Chemotaxis: signalling the way forward

Abstract

Motile eukaryotic cells such as Dictyostelium discoideum and human neutrophils extend pseudopodia with a typical 1-minute life cycle. In a uniform gradient of chemoattractant, these pseudopodia are formed in random directions. During chemotaxis in a gradient of chemoattractant, the spatial and temporal aspects of the chemoattractant concentration are processed, leading to pseudopod extension at the leading edge, retraction of the uropod at the back of the cell, and suppression of lateral pseudopodia. The chemoattractant binds to seven-transmembrane-spanning serpentine receptors, and activates heterotrimeric G-proteins and small GTP-binding proteins of the Rho/Rac class, which leads to the activation of phosphatidylinositol 3-kinase (PI3K) and guanylyl cyclase. At the leading edge Rho/Rac proteins are activated.
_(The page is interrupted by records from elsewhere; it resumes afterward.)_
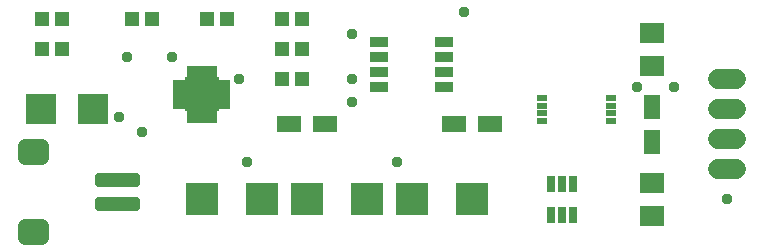
<source format=gbr>
G04 EAGLE Gerber RS-274X export*
G75*
%MOMM*%
%FSLAX34Y34*%
%LPD*%
%INSoldermask Top*%
%IPPOS*%
%AMOC8*
5,1,8,0,0,1.08239X$1,22.5*%
G01*
%ADD10R,2.753200X2.703200*%
%ADD11R,2.003200X1.803200*%
%ADD12R,2.603200X2.603200*%
%ADD13R,1.503200X0.903200*%
%ADD14C,0.697853*%
%ADD15C,1.211759*%
%ADD16R,1.203200X1.303200*%
%ADD17R,2.003200X1.403200*%
%ADD18R,1.403200X2.003200*%
%ADD19C,1.727200*%
%ADD20R,0.953200X0.503200*%
%ADD21R,1.016000X0.508000*%
%ADD22R,0.508000X1.016000*%
%ADD23R,2.997200X2.997200*%
%ADD24R,0.753200X1.403200*%
%ADD25C,0.959600*%


D10*
X343050Y50800D03*
X393550Y50800D03*
X165250Y50800D03*
X215750Y50800D03*
X254150Y50800D03*
X304650Y50800D03*
D11*
X546100Y64800D03*
X546100Y36800D03*
X546100Y163800D03*
X546100Y191800D03*
D12*
X72800Y127000D03*
X28800Y127000D03*
D13*
X370400Y171450D03*
X370400Y184150D03*
X370400Y158750D03*
X370400Y146050D03*
X315400Y171450D03*
X315400Y184150D03*
X315400Y158750D03*
X315400Y146050D03*
D14*
X109507Y64623D02*
X78453Y64623D01*
X78453Y69677D01*
X109507Y69677D01*
X109507Y64623D01*
X109507Y44623D02*
X78453Y44623D01*
X78453Y49677D01*
X109507Y49677D01*
X109507Y44623D01*
D15*
X29597Y86193D02*
X15683Y86193D01*
X15683Y96107D01*
X29597Y96107D01*
X29597Y86193D01*
X29597Y18193D02*
X15683Y18193D01*
X15683Y28107D01*
X29597Y28107D01*
X29597Y18193D01*
D16*
X105800Y203200D03*
X122800Y203200D03*
D17*
X268990Y114300D03*
X239010Y114300D03*
D18*
X546100Y129290D03*
X546100Y99310D03*
D17*
X378710Y114300D03*
X408690Y114300D03*
D16*
X29600Y203200D03*
X46600Y203200D03*
X249800Y177800D03*
X232800Y177800D03*
X249800Y203200D03*
X232800Y203200D03*
X249800Y152400D03*
X232800Y152400D03*
X46600Y177800D03*
X29600Y177800D03*
X169300Y203200D03*
X186300Y203200D03*
D19*
X601980Y76200D02*
X617220Y76200D01*
X617220Y101600D02*
X601980Y101600D01*
X601980Y127000D02*
X617220Y127000D01*
X617220Y152400D02*
X601980Y152400D01*
D20*
X453350Y136750D03*
X453350Y130250D03*
X453350Y123750D03*
X453350Y117250D03*
X511850Y117250D03*
X511850Y123750D03*
X511850Y130250D03*
X511850Y136750D03*
D21*
X146177Y149700D03*
X146177Y144700D03*
X146177Y139700D03*
X146177Y134700D03*
X146177Y129700D03*
D22*
X155100Y120777D03*
X160100Y120777D03*
X165100Y120777D03*
X170100Y120777D03*
X175100Y120777D03*
D21*
X184023Y129700D03*
X184023Y134700D03*
X184023Y139700D03*
X184023Y144700D03*
X184023Y149700D03*
D22*
X175100Y158623D03*
X170100Y158623D03*
X165100Y158623D03*
X160100Y158623D03*
X155100Y158623D03*
D23*
X165100Y139700D03*
D24*
X479400Y63800D03*
X469900Y63800D03*
X460400Y63800D03*
X460400Y37800D03*
X479400Y37800D03*
X469900Y37800D03*
D25*
X292100Y190500D03*
X292100Y152400D03*
X330200Y82550D03*
X114300Y107950D03*
X95250Y120650D03*
X139700Y170970D03*
X101600Y171450D03*
X203200Y82550D03*
X196370Y152400D03*
X292100Y133350D03*
X609600Y50800D03*
X387350Y209550D03*
X533400Y146050D03*
X565150Y146050D03*
M02*

</source>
Phosphatidylinositol-3,4,5-trisphosphate (PtdIns(3,4,5)P₃) accumulates here as a result of the activity of PI3K that translocates from the cytosol, whereas the PtdIns(3,4,5)P₃-degrading enzyme PTEN (phosphatase and tensin homologue) dissociates from the membrane at the leading edge. Rho/Rac proteins and PtdIns(3,4,5)P₃-binding proteins induce actin polymerization and pseudopod formation. At the sides and the back of the cell, myosin filaments are formed, which generate the power to retract the uropod, and also inhibit the formation of pseudopodia at the sides of the cell. In D. discoideum this is mediated predominantly by cyclic GMP, whereas in neutrophils, a Rho kinase induces myosin filaments.